Work task:
Can you switch every "value" to "reading" in the listing below, changing nothing else and leaving out the pictures?
***** Source material
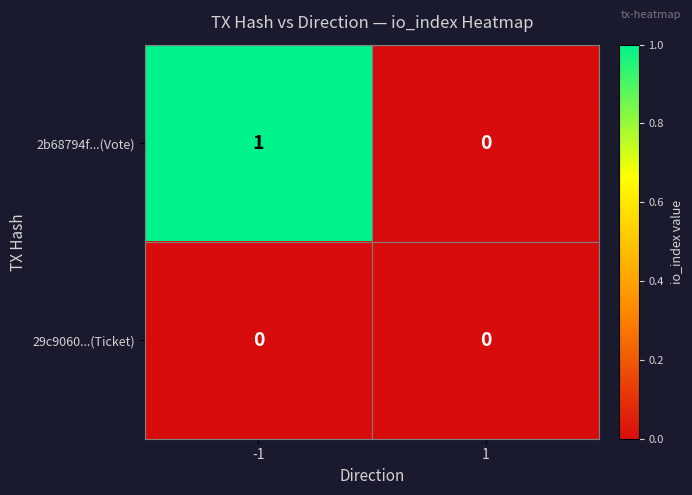

List the series in order of their peak value, lowest first.

29c9060...(Ticket), 2b68794f...(Vote)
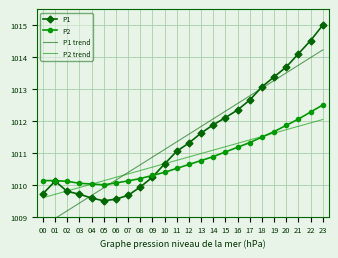

True or false: P1 has a value of 1009.6 at 06.

True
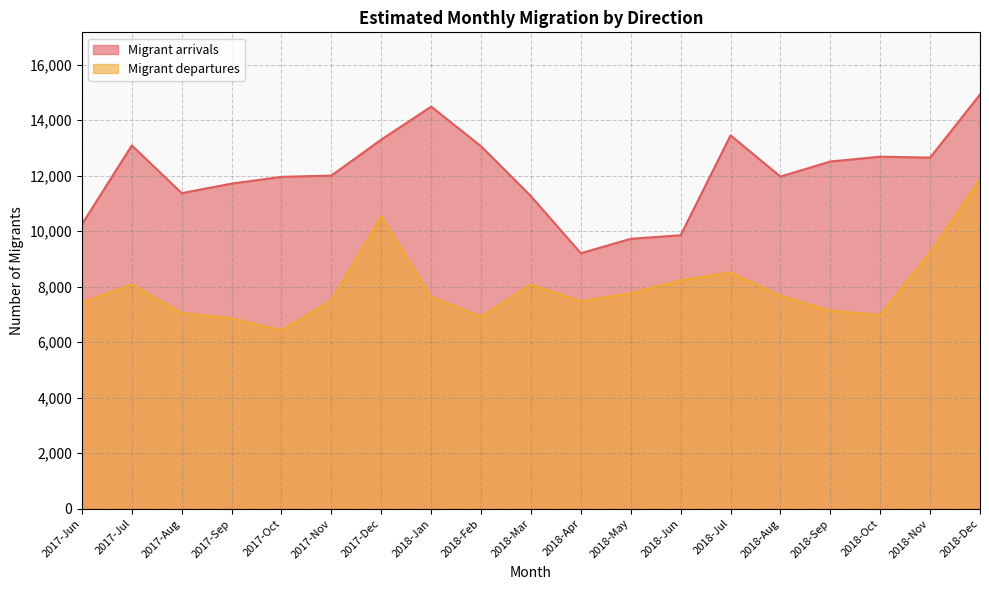

List the labels in order of Migrant arrivals value, smallest first.

2018-Apr, 2018-May, 2018-Jun, 2017-Jun, 2018-Mar, 2017-Aug, 2017-Sep, 2017-Oct, 2018-Aug, 2017-Nov, 2018-Sep, 2018-Nov, 2018-Oct, 2018-Feb, 2017-Jul, 2017-Dec, 2018-Jul, 2018-Jan, 2018-Dec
**********
Result of this exercise:
List the series in order of their peak reading, lowest first.

29c9060...(Ticket), 2b68794f...(Vote)

True or false: P1 has a reading of 1009.6 at 06.

True

List the labels in order of Migrant arrivals reading, smallest first.

2018-Apr, 2018-May, 2018-Jun, 2017-Jun, 2018-Mar, 2017-Aug, 2017-Sep, 2017-Oct, 2018-Aug, 2017-Nov, 2018-Sep, 2018-Nov, 2018-Oct, 2018-Feb, 2017-Jul, 2017-Dec, 2018-Jul, 2018-Jan, 2018-Dec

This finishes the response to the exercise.